* **INSTRUCTIONS FOR THE TASK**
Copy the rows below word for word, leaving the pictures out of your answer.

(Transcribed page text)
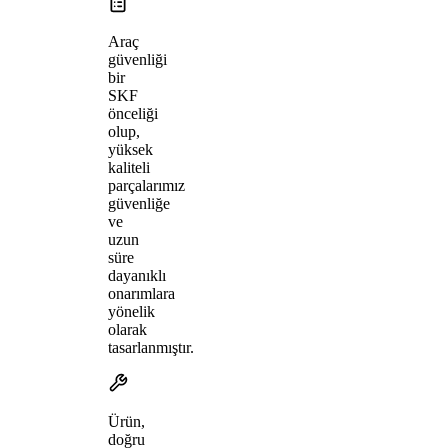
Araç
güvenliği
bir
SKF
önceliği
olup,
yüksek
kaliteli
parçalarımız
güvenliğe
ve
uzun
süre
dayanıklı
onarımlara
yönelik
olarak
tasarlanmıştır.
Ürün,
doğru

* **RESPONSE AREA**
Araç
güvenliği
bir
SKF
önceliği
olup,
yüksek
kaliteli
parçalarımız
güvenliğe
ve
uzun
süre
dayanıklı
onarımlara
yönelik
olarak
tasarlanmıştır.
Ürün,
doğru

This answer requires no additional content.